In the theory of dense graphs on {n} vertices, where {n} is large, a fundamental role is played by the Szemerédi regularity lemma:

Lemma 1 (Regularity lemma, standard version) Let {G = (V,E)} be a graph on {n} vertices, and let {\epsilon > 0} and {k_0 \geq 0}. Then there exists a partition of the vertices {V = V_1 \cup \ldots \cup V_k}, with {k_0 \leq k \leq C(k_0,\epsilon)} bounded below by {k_0} and above by a quantity {C(k_0,\epsilon)} depending only on {k_0, \epsilon}, obeying the following properties:

  • (Equitable partition) For any {1 \leq i,j \leq k}, the cardinalities {|V_i|, |V_j|} of {V_i} and {V_j} differ by at most {1}.
  • (Regularity) For all but at most {\epsilon k^2} pairs {1 \leq i < j \leq k}, the portion of the graph {G} between {V_i} and {V_j} is {\epsilon}-regular in the sense that one has

    \displaystyle  |d( A, B ) - d( V_i, V_j )| \leq \epsilon

    for any {A \subset V_i} and {B \subset V_j} with {|A| \geq \epsilon |V_i|, |B| \geq \epsilon |V_j|}, where {d(A,B) := |E \cap (A \times B)|/|A| |B|} is the density of edges between {A} and {B}.

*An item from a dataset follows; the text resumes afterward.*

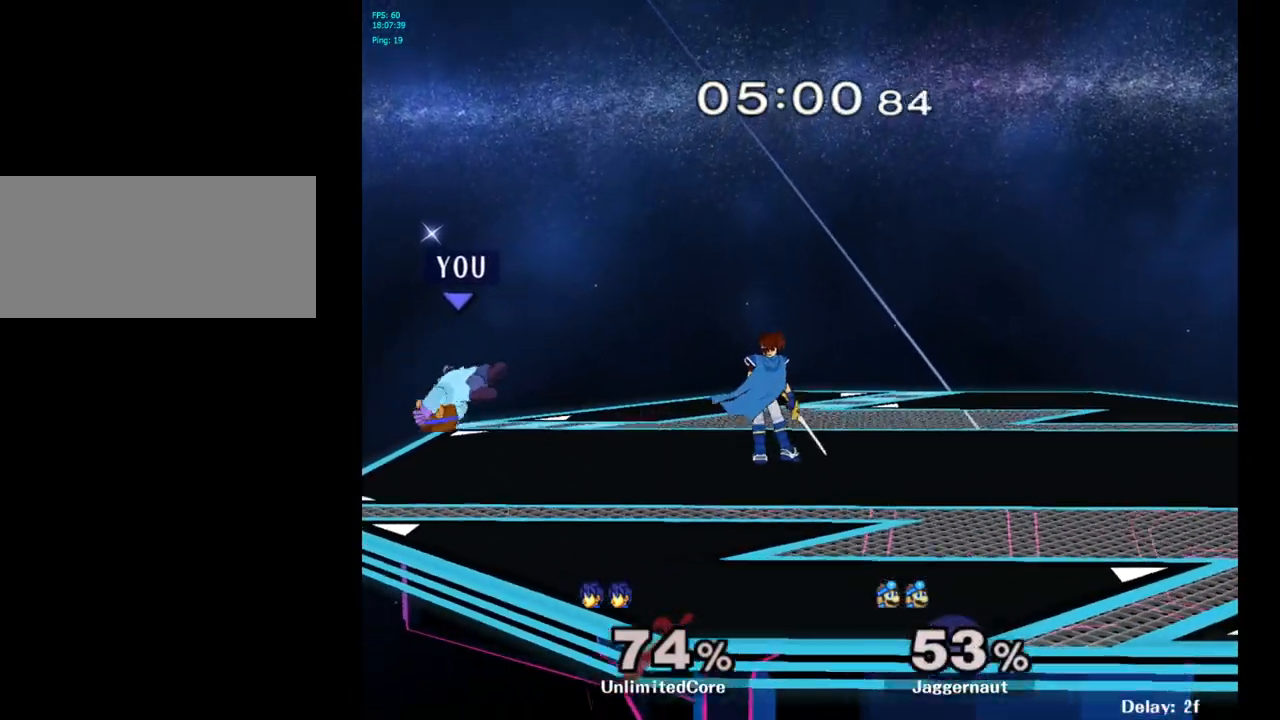
{"buttons": [], "left_stick": "center", "right_stick": "center", "events": []}
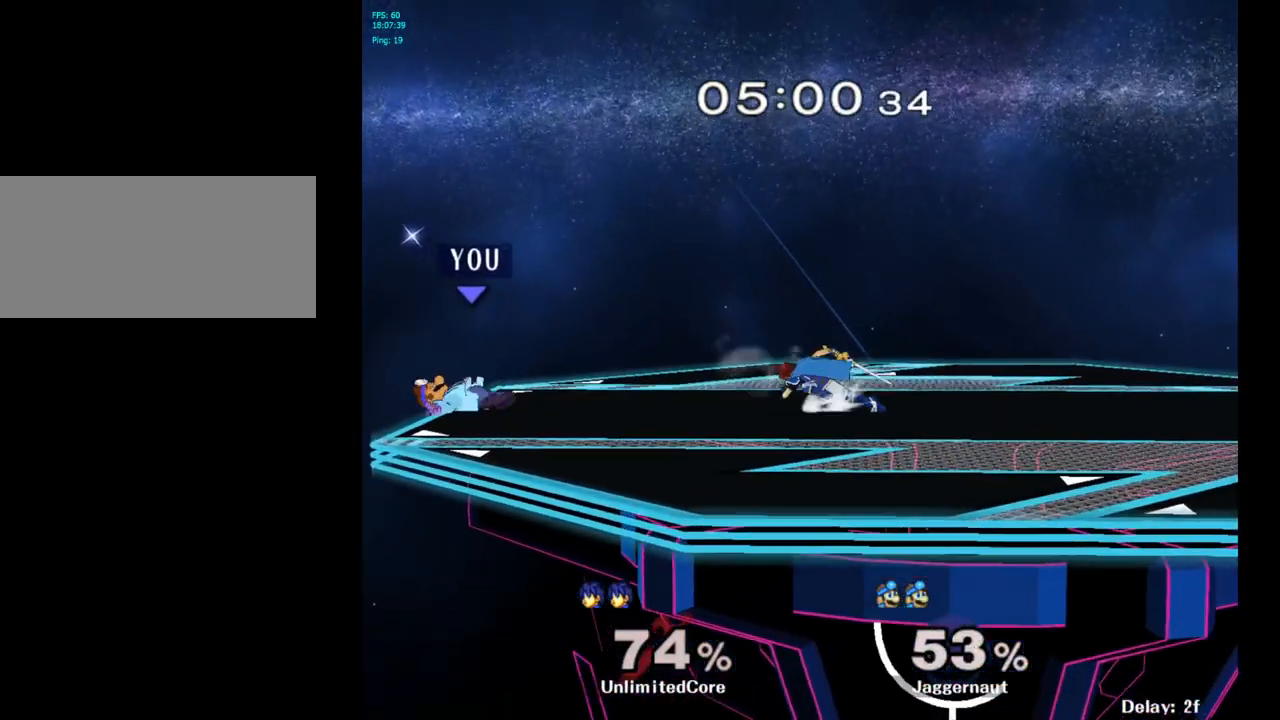
{"buttons": ["R1"], "left_stick": "center", "right_stick": "center", "events": [[200, "left_stick", "up"], [367, "left_stick", "center"], [400, "R1", "down"]]}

This lemma becomes useful in the regime when {n} is very large compared to {k_0} or {1/\epsilon}, because all the conclusions of the lemma are uniform in {n}. Very roughly speaking, it says that “up to errors of size {\epsilon}“, a large graph can be more or less described completely by a bounded number of quantities {d(V_i, V_j)}. This can be interpreted as saying that the space of all graphs is totally bounded (and hence precompact) in a suitable metric space, thus allowing one to take formal limits of sequences (or subsequences) of graphs; see for instance this paper of Lovasz and Szegedy for a discussion.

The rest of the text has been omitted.